OLEH: Arief Rosyid Hasan, Ketum PB HMI 2013-2015, Direktur Eksekutif Merial Institute
Sekitar dua tahun lalu, di salah satu koran di kota ini, penulis pernah memuat opini tentang “Indeks Pembangunan Pemuda Sulsel”. Singkatnya, penulis menyampaikan sejak tahun 2018, Indonesia sudah memiliki Indeks Pembangunan Pemuda (IPP). Indeks ini digunakan untuk mengukur sejauh mana kemajuan pembangunan kepemudaan di tingkat nasional hingga di daerah seperti Sulawesi Selatan (Sulsel), sehingga kita dapat menilai keberpihakan pemerintah terhadap generasi mudanya.
Lima domain mengukur IPP bersumber dari Susenas dan Sakernas, yaitu pendidikan, kesehatan dan kesejahteraan, lapangan dan kesempatan kerja, partisipasi dan kepemimpinan, serta gender dan diskriminasi. Masing-masing domain diukur melalui dua hingga empat indikator dari total 15 indikator yang digunakan. Hasilnya pada nilai IPP antarprovinsi 2019-2020, IPP Sulsel merupakan provinsi yang capaiannya paling jauh dari ekspektasi, mengalami penurunan terbesar yaitu -6,44 persen (jauh dari ekspektasi pertumbuhan sebesar 0 persen) dibandingkan provinsi yang lain. Situasi ini menggambarkan tidak optimalnya pembangunan pemuda di Sulsel.

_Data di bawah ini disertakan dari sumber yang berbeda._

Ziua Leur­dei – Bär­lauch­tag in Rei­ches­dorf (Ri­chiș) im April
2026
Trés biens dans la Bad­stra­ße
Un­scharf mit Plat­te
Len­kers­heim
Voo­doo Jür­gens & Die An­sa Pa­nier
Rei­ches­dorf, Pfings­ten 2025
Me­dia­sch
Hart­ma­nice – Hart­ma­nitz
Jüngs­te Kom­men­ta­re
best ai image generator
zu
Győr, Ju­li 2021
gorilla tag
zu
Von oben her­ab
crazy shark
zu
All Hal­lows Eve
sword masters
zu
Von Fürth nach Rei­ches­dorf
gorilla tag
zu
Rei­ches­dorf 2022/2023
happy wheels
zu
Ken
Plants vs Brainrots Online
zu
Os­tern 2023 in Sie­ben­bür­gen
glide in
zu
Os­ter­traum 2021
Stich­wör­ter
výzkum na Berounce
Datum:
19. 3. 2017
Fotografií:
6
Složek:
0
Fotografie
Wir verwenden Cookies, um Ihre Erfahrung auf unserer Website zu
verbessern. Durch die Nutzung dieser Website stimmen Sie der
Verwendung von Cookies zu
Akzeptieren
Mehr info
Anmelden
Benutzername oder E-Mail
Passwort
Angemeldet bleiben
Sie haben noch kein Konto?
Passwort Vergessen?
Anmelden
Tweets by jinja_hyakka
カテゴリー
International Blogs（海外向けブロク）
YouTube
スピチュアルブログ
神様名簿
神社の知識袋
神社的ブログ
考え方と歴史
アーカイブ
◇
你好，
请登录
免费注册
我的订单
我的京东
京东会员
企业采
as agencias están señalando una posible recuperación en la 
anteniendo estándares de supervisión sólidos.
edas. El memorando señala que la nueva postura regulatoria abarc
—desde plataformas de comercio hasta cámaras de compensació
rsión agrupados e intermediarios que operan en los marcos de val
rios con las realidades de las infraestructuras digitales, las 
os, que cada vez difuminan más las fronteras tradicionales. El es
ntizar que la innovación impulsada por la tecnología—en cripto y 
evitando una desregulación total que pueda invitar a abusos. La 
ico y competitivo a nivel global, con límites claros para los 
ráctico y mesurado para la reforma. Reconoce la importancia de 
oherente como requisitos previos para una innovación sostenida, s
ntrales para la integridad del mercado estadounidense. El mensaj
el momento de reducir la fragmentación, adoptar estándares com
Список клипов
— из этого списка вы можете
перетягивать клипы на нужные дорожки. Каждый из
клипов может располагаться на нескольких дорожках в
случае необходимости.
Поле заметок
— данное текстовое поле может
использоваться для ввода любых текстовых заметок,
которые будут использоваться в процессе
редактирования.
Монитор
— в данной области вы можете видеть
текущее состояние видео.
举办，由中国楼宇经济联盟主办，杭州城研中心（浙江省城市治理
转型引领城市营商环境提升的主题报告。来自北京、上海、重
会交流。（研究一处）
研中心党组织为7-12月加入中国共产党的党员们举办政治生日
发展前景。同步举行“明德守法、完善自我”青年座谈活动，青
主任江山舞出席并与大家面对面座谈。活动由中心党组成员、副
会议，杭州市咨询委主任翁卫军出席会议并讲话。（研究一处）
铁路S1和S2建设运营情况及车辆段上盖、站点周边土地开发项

Secara lebih rinci, IPP Sulsel mengalami penurunan angka dari 52,00 di IPP 2019 menjadi 48,67 di IPP 2020. Penurunan terjadi pada tiga domain, yaitu kesehatan dan kesejahteraan (5 poin), domain lapangan dan kesempatan kerja (5 poin), serta domain gender dan diskriminasi (6,67 poin), sedangkan domain pendidikan serta domain partisipasi dan kepemimpinan mengalami stagnasi atau jalan di tempat. Hanya domain pendidikan yang berada di atas angka nasional, domain kesehatan dan kesejahteraan serta domain gender dan diskriminasi nilainya sama angka nasional, dan domain lapangan dan kesempatan kerja serta domain partisipasi dan kepemimpinan di bawah angka nasional.
Data-data yang penulis peroleh dari IPP 2021 ini menyisakan banyak pekerjaan rumah yang harus diselesaikan oleh tidak hanya pemerintah, juga tentu semua pihak, utamanya teman-teman yang hari ini masih sebagai kategori pemuda di Sulsel. Beragam organisasi dengan banyak latar belakang, organisasi kepemudaan atau kemahasiswaan seperti KNPI, Cipayung Plus (HMI, PMII, GMNI, IMM, KAMMI, KMHDI, PMKRI, GMKI, Hikmahbudhi), Badan Eksekutif Mahasiswa, Organisasi Kedaerahan (HIPMA Gowa, IPMIL Luwu, Kepmi Bone), juga berbagai komunitas influencer hingga Ikatan Dara-Daeng Sulsel.
Gotong Royong Pemuda
Penduduk Sulsel jumlahnya 9,07 juta jiwa, 30,84 persen merupakan generasi Z yang lahir 1997-2012. Sementara itu, 24,31 persen adalah generasi milenial yang lahir 1980-1995, dan 11,13 persen adalah post gen Z yang lahir setelah tahun 2013. Artinya 66,28 persen atau sekitar 6 juta jiwa penduduk Sulsel adalah mereka yang berusia muda dan akan menjadi muda. Ini adalah modal besar untuk kejayaan Sulsel di masa depan.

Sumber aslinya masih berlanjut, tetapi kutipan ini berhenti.